A David and Goliath fight

With less than a month to the same-sex marriage referendum, the ‘no’ side have an uphill battle, writes Greg Daly

Mothers and Fathers Matter (MFM) chairman Prof. Ray Kinsella was bemused to hear Agriculture Minister Simon Coveney recently describe ‘no’ campaigners being well-funded. 

Calling the minister’s comments a “kind of ad hominem” that point to his “failure to address arguments”, MFM, he says, is “supported by volunteers across the country and people working hard together” and is “driven by volunteers who are passionate about the truth, families and children”. Such volunteers, he said, “don’t have Government support or platforms or ministers or offices”.

Explaining the genesis of the movement, Prof. Kinsella – a UCD economist – told The Irish Catholic “we first met about a year ago in the aftermath of abortion legislation, which was just one plank in a much wider agenda intended to remove the sense that the family is intrinsically good for the child and replace it with an ideological process,” he explains, adding, “It grew from that into a campaign against the Children and Family Relationships Bill.”

It has since become the leading group campaigning against the proposed redefinition of marriage in the upcoming marriage referendum, formally launched on April 17 last and this weekend hosting a major conference featuring Irish and international speakers setting out an evidence-based case for a ‘no’ vote.

Describing MFM as “representative of people of all faiths and none, from all parts of the country and all occupations, who stand by the values embedded in the Constitution about the family”, Prof. Kinsella says it is founded on three principles.

Members

The first, he says, is “respect for every single person and where they’re coming from”, pointing out that the group has members from, for instance, Ireland’s gay community, and that its “values are shared with people across the political, cultural, and religious spectrum”.

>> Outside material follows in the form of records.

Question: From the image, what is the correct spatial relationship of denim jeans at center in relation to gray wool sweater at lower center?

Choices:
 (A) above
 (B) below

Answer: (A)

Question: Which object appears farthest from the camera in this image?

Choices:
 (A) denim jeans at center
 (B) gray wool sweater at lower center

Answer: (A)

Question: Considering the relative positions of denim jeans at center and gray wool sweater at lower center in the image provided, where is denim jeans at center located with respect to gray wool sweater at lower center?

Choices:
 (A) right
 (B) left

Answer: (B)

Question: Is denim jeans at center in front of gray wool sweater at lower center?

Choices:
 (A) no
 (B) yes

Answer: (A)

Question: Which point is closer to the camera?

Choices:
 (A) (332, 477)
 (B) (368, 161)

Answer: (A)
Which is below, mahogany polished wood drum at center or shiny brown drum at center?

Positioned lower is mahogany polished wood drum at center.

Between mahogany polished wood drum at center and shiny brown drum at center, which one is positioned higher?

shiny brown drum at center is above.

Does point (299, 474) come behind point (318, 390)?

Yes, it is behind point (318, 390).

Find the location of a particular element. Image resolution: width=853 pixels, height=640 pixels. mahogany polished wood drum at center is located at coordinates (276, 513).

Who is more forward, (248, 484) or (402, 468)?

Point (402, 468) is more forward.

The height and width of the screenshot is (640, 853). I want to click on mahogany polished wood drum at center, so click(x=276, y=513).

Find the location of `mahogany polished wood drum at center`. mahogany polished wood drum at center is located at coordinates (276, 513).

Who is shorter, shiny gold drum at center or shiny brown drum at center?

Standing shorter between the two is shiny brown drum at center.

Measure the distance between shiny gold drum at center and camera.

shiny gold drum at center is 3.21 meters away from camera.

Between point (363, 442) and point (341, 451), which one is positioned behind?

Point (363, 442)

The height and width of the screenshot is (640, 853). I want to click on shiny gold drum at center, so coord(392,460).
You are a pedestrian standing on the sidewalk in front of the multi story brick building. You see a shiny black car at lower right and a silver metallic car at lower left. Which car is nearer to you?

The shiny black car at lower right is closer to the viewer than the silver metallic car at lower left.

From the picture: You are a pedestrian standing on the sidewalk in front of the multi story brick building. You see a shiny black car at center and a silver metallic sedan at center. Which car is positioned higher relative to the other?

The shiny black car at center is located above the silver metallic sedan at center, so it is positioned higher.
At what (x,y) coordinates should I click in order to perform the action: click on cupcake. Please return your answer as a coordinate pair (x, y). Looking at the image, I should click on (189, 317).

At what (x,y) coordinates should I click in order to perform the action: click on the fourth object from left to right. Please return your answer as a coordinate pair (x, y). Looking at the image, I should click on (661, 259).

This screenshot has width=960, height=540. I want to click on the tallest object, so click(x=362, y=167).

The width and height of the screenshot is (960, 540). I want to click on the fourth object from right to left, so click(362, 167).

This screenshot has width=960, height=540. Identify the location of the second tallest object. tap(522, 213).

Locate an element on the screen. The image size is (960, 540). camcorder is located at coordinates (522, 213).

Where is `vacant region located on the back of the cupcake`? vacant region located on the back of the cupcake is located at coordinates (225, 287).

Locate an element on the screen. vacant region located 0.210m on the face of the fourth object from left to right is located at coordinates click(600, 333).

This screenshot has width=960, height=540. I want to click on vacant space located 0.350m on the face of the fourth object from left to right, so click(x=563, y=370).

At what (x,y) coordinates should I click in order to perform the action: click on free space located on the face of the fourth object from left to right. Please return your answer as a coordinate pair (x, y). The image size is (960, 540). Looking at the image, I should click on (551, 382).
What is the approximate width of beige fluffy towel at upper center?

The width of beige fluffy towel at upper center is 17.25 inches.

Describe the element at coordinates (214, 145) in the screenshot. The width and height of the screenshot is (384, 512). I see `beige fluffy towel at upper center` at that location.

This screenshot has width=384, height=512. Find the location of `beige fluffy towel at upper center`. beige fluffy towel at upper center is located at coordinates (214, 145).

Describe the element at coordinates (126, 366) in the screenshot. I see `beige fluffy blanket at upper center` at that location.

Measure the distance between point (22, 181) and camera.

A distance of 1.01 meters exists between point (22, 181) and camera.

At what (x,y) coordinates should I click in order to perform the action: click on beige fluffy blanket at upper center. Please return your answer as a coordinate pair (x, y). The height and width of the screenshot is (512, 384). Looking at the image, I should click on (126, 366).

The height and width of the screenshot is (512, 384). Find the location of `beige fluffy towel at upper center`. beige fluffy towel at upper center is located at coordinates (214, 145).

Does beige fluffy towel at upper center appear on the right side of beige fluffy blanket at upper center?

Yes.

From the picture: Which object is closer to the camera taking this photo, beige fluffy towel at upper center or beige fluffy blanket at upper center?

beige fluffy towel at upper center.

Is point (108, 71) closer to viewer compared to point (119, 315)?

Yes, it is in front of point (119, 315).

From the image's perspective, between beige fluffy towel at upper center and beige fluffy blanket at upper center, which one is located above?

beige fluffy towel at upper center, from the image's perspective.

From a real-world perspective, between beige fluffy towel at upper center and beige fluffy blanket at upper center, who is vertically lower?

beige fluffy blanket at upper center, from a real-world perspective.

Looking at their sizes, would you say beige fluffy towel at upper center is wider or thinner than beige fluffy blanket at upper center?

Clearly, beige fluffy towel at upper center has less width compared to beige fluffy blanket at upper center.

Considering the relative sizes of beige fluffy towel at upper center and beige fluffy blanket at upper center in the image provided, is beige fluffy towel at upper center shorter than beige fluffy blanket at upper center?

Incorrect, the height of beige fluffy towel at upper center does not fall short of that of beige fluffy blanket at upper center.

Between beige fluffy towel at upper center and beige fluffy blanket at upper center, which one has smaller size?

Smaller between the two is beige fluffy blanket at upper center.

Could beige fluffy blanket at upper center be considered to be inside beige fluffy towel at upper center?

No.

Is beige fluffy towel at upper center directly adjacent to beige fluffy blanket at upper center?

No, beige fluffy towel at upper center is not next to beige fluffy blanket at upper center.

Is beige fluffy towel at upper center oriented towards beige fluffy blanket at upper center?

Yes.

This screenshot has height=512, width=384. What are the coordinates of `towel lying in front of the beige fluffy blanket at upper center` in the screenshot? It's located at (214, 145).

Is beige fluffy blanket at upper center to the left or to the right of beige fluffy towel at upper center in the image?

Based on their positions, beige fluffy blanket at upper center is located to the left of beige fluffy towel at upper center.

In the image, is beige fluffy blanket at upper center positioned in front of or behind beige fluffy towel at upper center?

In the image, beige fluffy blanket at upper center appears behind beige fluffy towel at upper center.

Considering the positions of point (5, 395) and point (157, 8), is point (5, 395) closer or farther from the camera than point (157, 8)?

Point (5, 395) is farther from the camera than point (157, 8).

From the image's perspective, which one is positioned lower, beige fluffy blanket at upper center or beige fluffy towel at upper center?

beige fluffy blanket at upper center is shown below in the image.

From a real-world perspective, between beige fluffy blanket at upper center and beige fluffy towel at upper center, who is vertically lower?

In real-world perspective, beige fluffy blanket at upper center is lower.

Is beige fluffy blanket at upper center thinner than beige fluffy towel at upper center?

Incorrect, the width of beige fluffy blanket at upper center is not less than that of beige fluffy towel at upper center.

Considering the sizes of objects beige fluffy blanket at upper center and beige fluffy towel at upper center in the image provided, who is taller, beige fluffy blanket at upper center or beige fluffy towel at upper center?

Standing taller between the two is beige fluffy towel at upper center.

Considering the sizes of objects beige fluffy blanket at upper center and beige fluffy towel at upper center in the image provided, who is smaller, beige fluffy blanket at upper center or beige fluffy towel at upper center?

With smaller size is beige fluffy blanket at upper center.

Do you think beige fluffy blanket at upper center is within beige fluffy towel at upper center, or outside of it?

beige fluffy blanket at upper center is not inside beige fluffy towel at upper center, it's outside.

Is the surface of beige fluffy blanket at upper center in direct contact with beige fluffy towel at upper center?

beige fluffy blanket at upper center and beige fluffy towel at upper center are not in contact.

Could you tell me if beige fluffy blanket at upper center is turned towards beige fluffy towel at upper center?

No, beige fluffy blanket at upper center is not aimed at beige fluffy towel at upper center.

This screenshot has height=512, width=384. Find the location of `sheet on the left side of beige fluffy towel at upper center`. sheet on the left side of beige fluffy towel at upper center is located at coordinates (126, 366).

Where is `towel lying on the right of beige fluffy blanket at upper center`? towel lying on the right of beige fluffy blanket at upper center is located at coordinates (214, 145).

The second principle, he says, is respect for Ireland’s democratic constitutional system. Arguing that the absence of green and white papers on marital redefinition have undermined parliamentary institutions, he says, “we believe that the Government’s attempt to stifle debate and dialogue on this issue by suppressing discussion in both parliamentary parties using the party whip have done a bad service to democratic process in Ireland as they did on a whole range of other issues”, adding that “the failure to present rigorous preparatory documents to inform people is of far-reaching consequences”.

“Finally,” he says, “Mothers and Fathers Matter is about protecting children and the right of a child to its biological family and an identity that is embedded in family and a mother and a father joined together in a lifelong commitment reflected in marriage.” 

Children, he says, have a fundamental right “to know and experience the love of their siblings, their grandparents, and especially their mothers and fathers, all of which”, he says, “are threatened”.

Stressing that all things being equal, children should be reared within their biological family “where at all possible”, Prof. Kinsella says that as an economist he always found “great difficulty with things that are at odds with common sense”, adding that “common sense here has been turned on its head”. 

“Anything that challenges our common sense and lived experience has got to be problematic.”